Copy out the records word for word, from the line containing "locality: Mormon Lake." through the line containing "name author: (Roxb.) Thwaites", with both of those lines included.
Start of GIVEN RECORDS
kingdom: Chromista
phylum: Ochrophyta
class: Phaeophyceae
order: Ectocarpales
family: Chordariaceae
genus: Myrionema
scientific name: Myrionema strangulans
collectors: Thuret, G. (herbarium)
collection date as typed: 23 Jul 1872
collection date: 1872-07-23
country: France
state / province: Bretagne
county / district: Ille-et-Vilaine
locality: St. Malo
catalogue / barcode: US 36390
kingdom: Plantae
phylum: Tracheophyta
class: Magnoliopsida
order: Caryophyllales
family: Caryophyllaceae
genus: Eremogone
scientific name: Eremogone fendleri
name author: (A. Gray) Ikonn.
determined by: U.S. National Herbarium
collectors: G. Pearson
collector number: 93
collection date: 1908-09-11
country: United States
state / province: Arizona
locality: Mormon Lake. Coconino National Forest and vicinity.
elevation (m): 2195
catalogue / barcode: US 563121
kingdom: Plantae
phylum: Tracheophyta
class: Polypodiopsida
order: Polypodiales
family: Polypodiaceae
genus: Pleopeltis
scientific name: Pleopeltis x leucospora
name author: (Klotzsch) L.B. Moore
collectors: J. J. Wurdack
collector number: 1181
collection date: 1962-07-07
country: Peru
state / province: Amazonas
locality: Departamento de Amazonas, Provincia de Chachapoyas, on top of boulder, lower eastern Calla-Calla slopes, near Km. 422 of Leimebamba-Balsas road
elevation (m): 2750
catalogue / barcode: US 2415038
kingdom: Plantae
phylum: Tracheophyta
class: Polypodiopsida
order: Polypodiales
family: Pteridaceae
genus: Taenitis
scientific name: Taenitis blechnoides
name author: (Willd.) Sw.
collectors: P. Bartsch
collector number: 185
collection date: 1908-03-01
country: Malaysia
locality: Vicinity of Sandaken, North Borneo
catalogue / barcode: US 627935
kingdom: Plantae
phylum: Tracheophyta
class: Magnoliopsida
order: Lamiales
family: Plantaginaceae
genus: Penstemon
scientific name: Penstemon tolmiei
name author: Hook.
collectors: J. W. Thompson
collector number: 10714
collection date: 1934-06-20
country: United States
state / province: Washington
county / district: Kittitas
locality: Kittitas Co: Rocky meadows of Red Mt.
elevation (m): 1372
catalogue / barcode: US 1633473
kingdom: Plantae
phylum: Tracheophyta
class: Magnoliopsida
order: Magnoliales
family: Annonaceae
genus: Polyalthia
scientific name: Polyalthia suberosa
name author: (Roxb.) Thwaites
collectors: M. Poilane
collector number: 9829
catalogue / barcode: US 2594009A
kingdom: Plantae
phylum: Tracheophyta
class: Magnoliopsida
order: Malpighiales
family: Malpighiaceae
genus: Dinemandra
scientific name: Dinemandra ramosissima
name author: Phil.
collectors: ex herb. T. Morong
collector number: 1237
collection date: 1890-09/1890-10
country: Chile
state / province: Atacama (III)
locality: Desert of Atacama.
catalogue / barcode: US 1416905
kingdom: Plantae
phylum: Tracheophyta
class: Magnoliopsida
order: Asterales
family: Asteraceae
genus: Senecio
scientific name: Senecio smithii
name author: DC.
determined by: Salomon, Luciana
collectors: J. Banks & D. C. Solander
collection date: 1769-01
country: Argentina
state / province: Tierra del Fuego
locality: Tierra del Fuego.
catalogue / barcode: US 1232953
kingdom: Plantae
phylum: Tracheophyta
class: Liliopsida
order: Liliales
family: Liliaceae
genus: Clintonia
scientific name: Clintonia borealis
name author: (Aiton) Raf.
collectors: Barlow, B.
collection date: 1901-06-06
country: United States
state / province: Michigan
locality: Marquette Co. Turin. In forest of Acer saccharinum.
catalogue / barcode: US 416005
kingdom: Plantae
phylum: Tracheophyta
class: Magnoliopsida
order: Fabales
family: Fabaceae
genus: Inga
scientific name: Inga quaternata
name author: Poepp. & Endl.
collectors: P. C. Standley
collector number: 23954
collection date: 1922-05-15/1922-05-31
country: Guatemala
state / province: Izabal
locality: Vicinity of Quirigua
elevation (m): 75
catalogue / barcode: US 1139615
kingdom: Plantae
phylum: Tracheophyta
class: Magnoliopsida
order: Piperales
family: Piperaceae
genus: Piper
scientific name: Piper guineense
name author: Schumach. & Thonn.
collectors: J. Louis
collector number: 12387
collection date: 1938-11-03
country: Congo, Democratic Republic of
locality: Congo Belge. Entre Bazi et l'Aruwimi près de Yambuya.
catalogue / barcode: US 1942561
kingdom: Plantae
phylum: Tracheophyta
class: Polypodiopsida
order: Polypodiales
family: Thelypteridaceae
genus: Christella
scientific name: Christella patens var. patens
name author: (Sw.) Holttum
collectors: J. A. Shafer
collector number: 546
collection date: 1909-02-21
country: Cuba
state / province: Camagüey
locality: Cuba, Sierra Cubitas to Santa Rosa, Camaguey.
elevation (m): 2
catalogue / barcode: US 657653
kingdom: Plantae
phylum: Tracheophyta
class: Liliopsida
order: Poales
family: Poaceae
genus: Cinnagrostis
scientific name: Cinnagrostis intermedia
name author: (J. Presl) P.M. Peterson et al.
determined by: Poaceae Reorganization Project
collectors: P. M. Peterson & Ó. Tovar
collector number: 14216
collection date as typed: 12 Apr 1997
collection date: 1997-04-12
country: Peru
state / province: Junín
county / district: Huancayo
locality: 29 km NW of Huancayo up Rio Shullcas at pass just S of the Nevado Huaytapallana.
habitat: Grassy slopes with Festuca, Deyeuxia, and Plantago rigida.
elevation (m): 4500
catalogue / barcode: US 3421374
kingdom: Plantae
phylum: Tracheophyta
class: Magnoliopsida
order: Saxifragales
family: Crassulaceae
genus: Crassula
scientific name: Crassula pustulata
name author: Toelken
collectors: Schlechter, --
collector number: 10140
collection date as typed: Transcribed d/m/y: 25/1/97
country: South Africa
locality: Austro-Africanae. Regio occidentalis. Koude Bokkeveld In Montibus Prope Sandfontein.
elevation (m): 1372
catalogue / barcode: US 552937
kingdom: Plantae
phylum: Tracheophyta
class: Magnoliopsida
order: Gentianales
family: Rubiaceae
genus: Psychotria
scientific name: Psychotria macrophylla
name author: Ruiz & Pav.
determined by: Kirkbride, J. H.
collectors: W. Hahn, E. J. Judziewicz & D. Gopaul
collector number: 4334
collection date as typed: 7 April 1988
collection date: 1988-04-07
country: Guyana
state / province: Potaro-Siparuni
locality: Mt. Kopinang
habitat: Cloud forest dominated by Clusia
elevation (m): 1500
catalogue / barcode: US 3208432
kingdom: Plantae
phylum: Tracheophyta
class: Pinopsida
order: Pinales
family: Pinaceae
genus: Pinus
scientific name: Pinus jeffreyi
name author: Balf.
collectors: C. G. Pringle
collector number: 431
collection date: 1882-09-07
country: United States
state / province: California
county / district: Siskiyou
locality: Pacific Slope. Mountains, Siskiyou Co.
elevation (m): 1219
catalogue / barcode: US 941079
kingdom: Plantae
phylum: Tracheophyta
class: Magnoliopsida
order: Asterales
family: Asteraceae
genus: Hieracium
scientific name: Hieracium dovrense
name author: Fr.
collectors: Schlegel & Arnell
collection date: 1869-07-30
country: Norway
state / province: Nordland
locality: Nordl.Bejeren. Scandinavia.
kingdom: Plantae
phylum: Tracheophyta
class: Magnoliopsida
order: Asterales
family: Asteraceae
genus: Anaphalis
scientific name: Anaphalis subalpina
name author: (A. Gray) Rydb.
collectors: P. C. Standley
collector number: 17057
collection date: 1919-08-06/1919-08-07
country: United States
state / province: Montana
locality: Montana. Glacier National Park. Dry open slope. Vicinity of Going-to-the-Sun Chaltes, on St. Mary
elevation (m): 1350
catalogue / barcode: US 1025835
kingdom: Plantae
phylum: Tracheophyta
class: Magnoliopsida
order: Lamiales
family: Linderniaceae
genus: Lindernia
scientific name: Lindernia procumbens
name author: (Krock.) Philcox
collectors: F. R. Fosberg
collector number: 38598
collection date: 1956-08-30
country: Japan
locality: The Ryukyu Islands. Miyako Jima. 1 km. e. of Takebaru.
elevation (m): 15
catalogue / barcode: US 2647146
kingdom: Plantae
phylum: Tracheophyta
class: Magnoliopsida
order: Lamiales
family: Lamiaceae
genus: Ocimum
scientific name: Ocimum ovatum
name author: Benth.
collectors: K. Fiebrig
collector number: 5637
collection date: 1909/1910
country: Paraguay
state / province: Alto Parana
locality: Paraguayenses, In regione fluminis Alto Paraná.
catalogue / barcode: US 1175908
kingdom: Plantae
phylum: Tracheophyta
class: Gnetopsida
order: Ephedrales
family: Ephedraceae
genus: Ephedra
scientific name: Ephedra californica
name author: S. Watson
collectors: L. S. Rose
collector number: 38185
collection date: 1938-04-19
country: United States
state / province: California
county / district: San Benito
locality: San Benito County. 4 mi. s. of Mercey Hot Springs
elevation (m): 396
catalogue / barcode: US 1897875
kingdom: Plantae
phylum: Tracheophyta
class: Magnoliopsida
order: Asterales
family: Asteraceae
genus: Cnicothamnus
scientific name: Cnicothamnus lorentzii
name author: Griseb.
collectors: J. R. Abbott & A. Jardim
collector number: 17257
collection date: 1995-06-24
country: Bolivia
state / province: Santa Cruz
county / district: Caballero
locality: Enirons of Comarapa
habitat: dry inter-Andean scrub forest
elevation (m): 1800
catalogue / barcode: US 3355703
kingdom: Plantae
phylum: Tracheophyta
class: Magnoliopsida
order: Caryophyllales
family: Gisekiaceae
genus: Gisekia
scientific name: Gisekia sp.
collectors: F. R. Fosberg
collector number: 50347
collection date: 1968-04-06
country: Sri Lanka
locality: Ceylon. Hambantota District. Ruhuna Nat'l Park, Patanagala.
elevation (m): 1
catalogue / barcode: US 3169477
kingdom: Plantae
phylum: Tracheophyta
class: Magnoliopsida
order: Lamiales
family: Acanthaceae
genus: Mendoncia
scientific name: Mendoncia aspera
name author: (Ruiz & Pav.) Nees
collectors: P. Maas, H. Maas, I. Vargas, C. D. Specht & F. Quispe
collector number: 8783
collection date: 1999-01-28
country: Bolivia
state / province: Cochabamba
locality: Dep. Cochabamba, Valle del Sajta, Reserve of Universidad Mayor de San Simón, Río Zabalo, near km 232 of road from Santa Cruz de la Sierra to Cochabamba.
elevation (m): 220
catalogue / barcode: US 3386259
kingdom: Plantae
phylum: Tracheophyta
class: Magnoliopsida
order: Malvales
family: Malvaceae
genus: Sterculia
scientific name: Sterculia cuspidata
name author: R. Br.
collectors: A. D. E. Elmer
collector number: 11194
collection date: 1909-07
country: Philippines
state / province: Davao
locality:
End of GIVEN RECORDS
> _PROBLEM SOLUTION_:
locality: Mormon Lake. Coconino National Forest and vicinity.
elevation (m): 2195
catalogue / barcode: US 563121
kingdom: Plantae
phylum: Tracheophyta
class: Polypodiopsida
order: Polypodiales
family: Polypodiaceae
genus: Pleopeltis
scientific name: Pleopeltis x leucospora
name author: (Klotzsch) L.B. Moore
collectors: J. J. Wurdack
collector number: 1181
collection date: 1962-07-07
country: Peru
state / province: Amazonas
locality: Departamento de Amazonas, Provincia de Chachapoyas, on top of boulder, lower eastern Calla-Calla slopes, near Km. 422 of Leimebamba-Balsas road
elevation (m): 2750
catalogue / barcode: US 2415038
kingdom: Plantae
phylum: Tracheophyta
class: Polypodiopsida
order: Polypodiales
family: Pteridaceae
genus: Taenitis
scientific name: Taenitis blechnoides
name author: (Willd.) Sw.
collectors: P. Bartsch
collector number: 185
collection date: 1908-03-01
country: Malaysia
locality: Vicinity of Sandaken, North Borneo
catalogue / barcode: US 627935
kingdom: Plantae
phylum: Tracheophyta
class: Magnoliopsida
order: Lamiales
family: Plantaginaceae
genus: Penstemon
scientific name: Penstemon tolmiei
name author: Hook.
collectors: J. W. Thompson
collector number: 10714
collection date: 1934-06-20
country: United States
state / province: Washington
county / district: Kittitas
locality: Kittitas Co: Rocky meadows of Red Mt.
elevation (m): 1372
catalogue / barcode: US 1633473
kingdom: Plantae
phylum: Tracheophyta
class: Magnoliopsida
order: Magnoliales
family: Annonaceae
genus: Polyalthia
scientific name: Polyalthia suberosa
name author: (Roxb.) Thwaites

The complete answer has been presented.